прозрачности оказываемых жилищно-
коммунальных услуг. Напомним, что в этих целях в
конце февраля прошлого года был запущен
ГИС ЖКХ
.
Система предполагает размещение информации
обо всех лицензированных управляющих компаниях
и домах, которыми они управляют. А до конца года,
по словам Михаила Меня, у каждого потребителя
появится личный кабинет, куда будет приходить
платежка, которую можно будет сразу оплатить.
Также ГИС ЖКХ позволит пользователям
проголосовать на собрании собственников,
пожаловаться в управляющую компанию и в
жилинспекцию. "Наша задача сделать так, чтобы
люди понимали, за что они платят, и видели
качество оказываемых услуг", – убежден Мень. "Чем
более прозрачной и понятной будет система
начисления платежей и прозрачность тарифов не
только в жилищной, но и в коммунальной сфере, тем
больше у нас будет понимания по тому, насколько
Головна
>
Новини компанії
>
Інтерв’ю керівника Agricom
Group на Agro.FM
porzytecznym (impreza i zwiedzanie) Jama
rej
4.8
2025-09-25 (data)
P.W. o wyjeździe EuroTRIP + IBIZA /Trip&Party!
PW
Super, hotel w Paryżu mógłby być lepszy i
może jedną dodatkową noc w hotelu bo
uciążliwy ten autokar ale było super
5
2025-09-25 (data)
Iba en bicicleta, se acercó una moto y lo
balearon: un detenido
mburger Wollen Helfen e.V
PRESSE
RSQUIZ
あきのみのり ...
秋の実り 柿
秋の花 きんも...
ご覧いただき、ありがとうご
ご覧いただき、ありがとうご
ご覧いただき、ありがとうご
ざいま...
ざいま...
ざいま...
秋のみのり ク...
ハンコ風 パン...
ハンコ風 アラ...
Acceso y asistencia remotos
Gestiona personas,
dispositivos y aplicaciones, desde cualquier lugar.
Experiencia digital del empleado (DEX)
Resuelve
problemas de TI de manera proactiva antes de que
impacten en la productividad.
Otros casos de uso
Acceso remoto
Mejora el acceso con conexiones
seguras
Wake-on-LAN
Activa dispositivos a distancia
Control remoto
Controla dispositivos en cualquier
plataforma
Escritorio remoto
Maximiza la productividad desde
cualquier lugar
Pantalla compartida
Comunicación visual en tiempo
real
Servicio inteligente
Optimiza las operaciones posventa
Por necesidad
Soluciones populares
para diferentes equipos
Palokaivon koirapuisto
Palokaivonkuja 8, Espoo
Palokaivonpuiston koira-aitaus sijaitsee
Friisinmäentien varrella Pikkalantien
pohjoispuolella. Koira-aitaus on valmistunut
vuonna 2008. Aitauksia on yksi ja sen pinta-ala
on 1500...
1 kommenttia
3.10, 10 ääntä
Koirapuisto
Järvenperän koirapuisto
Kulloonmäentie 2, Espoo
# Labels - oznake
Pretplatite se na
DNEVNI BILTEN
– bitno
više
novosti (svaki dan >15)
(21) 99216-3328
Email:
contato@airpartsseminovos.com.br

================================

● Activity
An exact retyping of the lines from the one with "Järvenperän koirapuisto" to the end of the material above, with both ends included and nothing added, is the required answer.

● Output below
Järvenperän koirapuisto
Kulloonmäentie 2, Espoo
# Labels - oznake
Pretplatite se na
DNEVNI BILTEN
– bitno
više
novosti (svaki dan >15)
(21) 99216-3328
Email:
contato@airpartsseminovos.com.br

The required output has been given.